# ASSIGNMENT
Where the records below show a line containing "left elbow: (421, 243)", start copying; end with the line containing "right eye: (319, 109)", and copy it too.

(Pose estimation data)
:::::
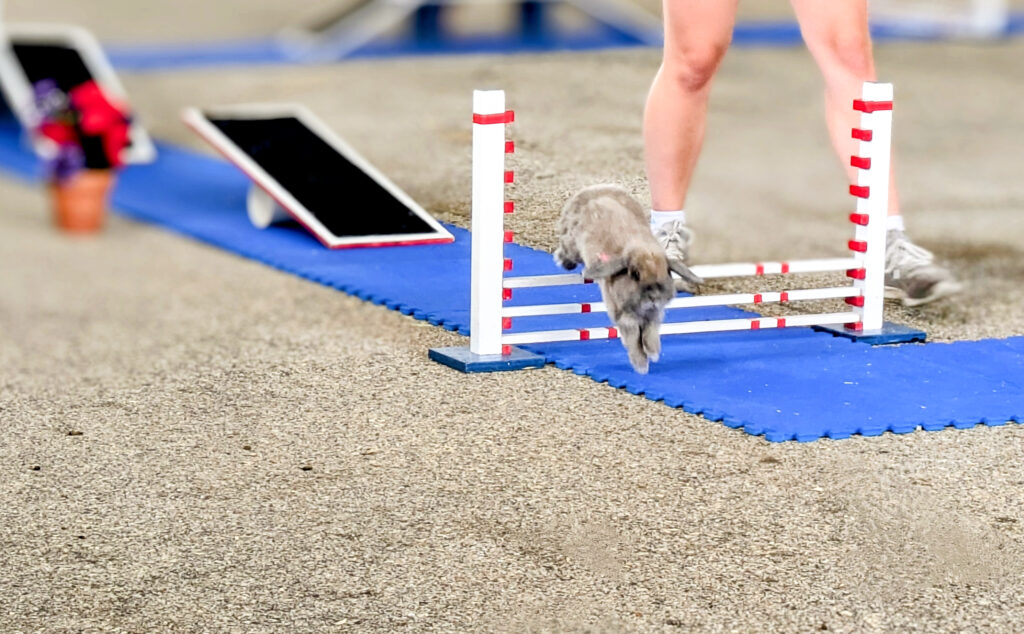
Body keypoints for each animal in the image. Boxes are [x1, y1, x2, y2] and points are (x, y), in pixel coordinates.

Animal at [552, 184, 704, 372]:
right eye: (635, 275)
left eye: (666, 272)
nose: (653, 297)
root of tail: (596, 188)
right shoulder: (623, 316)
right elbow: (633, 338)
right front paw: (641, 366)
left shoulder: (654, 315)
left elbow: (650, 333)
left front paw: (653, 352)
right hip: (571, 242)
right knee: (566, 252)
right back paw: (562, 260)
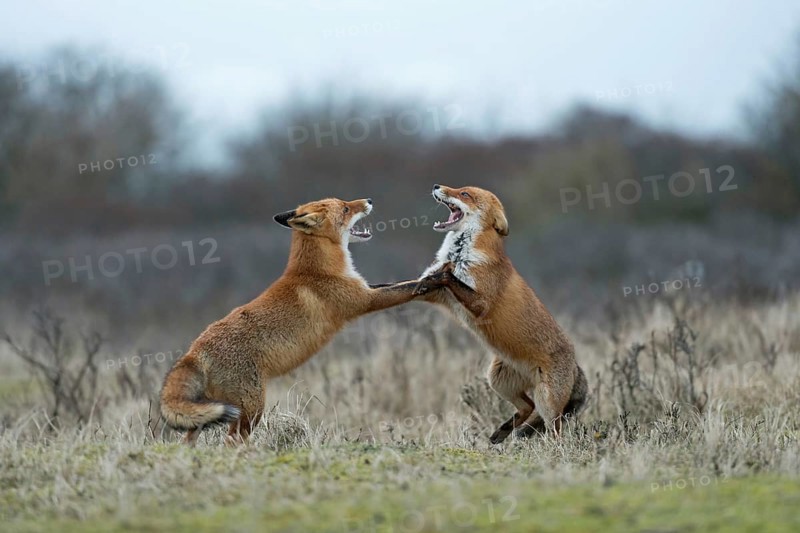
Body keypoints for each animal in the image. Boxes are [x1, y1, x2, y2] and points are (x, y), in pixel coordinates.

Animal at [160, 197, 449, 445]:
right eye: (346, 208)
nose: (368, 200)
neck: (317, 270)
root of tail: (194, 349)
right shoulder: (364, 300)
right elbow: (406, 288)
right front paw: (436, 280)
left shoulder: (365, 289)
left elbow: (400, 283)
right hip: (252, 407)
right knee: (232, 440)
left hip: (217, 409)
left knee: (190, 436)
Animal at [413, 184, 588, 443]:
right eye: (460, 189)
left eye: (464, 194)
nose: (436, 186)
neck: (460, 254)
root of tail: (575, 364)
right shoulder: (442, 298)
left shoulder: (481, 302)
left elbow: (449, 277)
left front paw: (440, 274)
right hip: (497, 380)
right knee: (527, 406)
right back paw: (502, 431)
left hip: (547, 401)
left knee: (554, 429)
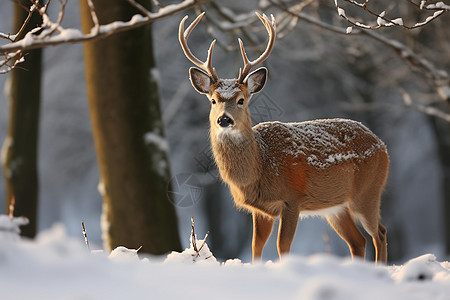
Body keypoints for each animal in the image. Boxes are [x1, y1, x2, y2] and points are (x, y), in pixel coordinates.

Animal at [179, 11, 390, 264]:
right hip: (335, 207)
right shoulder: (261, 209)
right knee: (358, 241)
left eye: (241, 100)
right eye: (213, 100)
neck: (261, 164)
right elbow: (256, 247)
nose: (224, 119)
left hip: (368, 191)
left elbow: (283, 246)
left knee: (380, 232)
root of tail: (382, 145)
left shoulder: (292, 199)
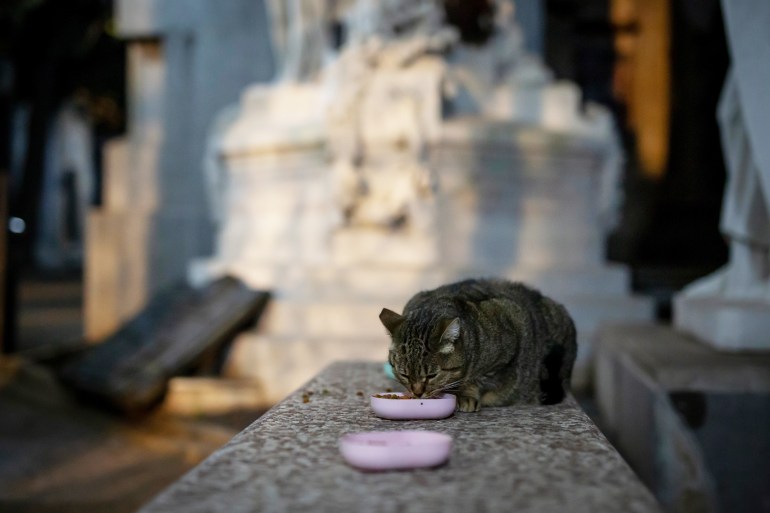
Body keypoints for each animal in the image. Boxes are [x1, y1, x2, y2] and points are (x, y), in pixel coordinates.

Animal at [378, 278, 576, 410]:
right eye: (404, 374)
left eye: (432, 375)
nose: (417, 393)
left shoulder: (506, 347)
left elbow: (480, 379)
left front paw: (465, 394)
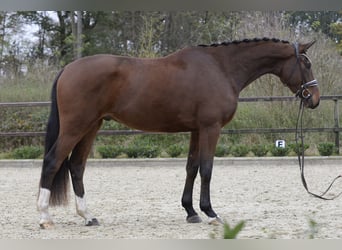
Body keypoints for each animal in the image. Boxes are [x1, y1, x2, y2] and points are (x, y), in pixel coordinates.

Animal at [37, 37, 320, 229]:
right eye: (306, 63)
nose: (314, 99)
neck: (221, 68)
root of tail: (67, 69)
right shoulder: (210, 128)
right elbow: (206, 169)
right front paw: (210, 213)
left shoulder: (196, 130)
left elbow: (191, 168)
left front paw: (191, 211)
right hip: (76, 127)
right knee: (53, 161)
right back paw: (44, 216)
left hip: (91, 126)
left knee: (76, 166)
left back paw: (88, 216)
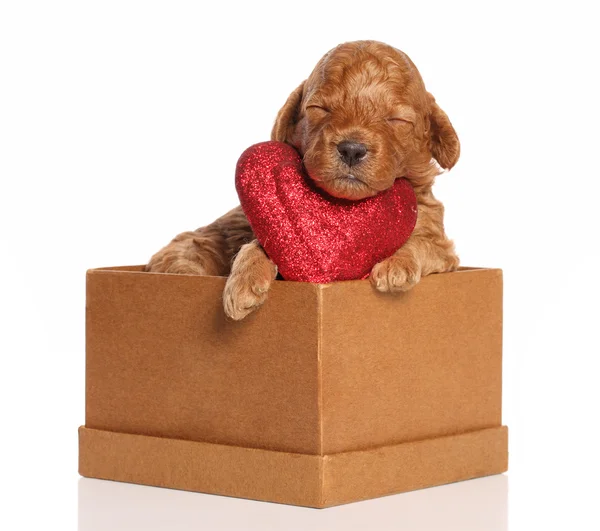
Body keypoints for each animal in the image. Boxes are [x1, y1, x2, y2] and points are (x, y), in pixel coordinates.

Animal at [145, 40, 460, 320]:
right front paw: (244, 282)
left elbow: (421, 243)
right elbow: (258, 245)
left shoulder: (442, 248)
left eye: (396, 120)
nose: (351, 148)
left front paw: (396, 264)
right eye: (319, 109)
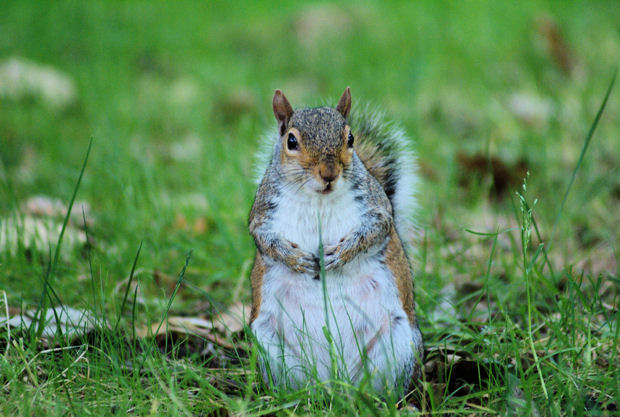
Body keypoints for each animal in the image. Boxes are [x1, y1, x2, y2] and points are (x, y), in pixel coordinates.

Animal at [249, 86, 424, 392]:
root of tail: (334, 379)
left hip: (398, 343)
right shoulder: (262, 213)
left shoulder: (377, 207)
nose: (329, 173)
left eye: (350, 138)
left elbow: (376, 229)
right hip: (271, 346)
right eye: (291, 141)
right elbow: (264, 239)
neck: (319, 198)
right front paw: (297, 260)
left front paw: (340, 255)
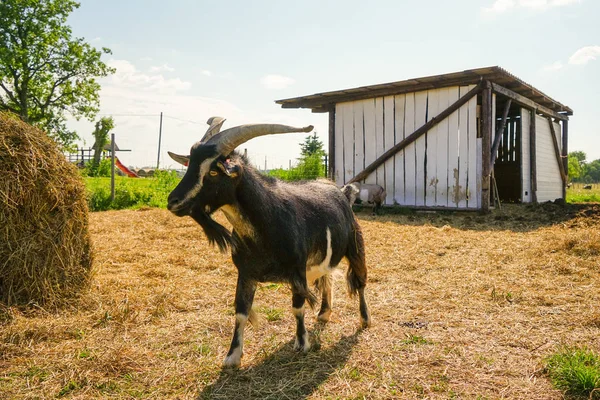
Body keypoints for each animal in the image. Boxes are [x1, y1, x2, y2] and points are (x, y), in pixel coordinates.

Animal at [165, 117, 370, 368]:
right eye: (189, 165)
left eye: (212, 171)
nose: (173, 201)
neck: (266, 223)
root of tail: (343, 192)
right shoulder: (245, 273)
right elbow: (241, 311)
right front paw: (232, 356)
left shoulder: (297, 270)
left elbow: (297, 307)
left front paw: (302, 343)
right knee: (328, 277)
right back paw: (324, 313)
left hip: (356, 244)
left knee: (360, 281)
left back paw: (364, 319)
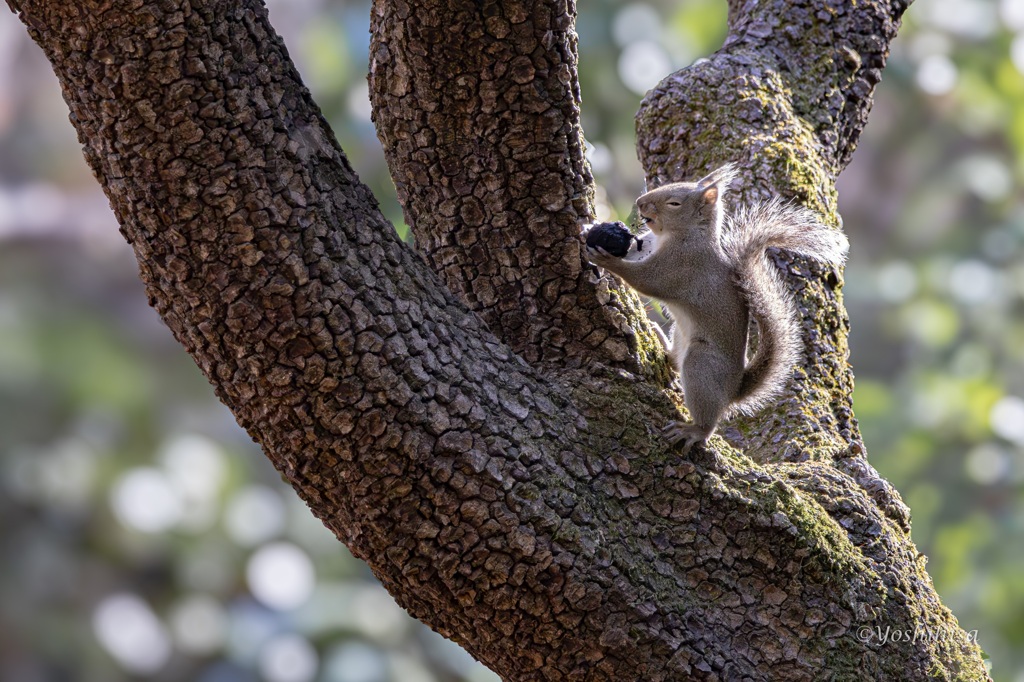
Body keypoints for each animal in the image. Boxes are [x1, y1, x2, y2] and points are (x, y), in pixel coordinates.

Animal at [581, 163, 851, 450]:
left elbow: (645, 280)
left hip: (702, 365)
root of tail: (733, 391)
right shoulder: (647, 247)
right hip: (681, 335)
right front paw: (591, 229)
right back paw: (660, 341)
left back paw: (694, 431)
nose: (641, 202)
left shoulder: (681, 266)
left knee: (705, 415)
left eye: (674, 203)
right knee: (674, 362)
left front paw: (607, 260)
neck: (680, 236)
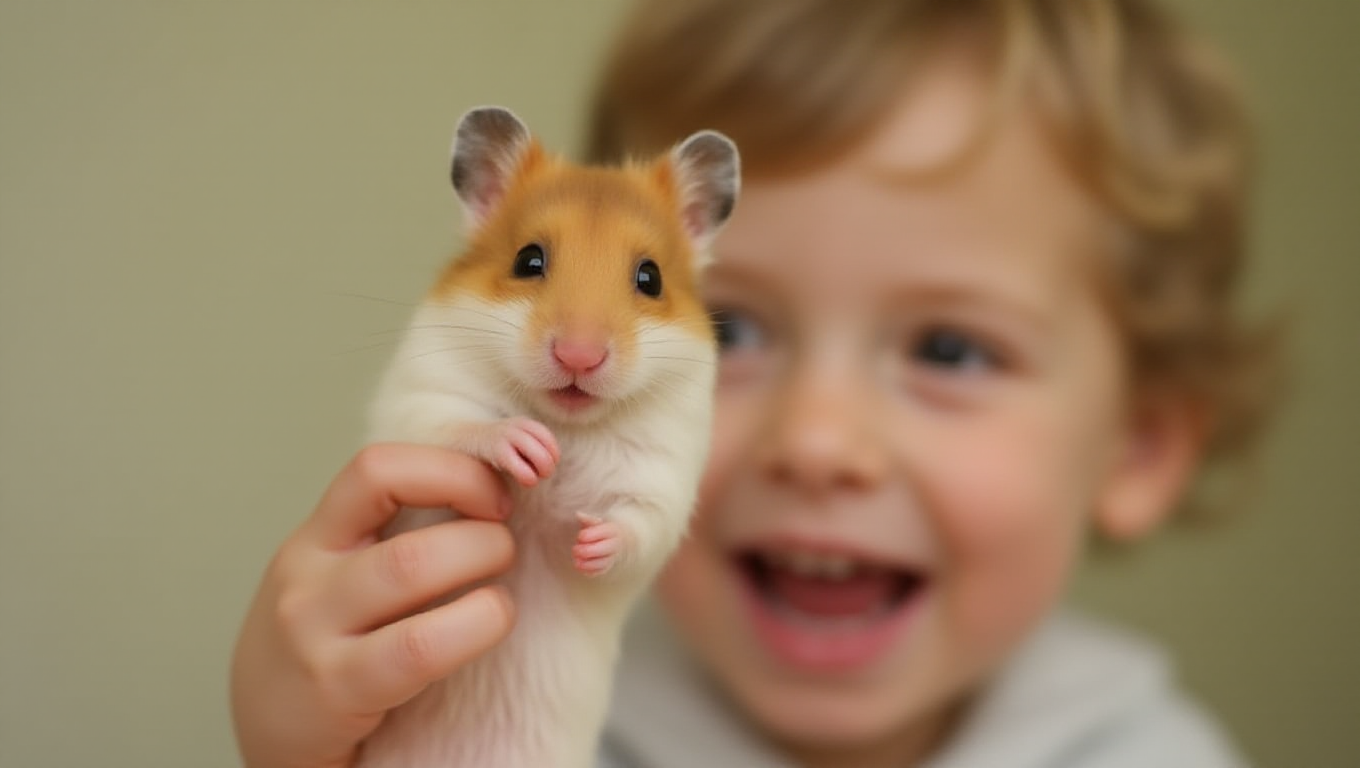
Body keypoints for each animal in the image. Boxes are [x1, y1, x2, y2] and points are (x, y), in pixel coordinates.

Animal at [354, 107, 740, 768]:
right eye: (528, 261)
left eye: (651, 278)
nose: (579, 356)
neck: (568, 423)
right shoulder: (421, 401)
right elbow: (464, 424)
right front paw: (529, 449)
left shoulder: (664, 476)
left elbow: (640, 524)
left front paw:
:::::
# TASK RESULT
left elbow: (421, 243)
right elbow: (258, 245)
left shoulder: (442, 248)
left eye: (396, 120)
nose: (351, 148)
left front paw: (396, 264)
right eye: (319, 109)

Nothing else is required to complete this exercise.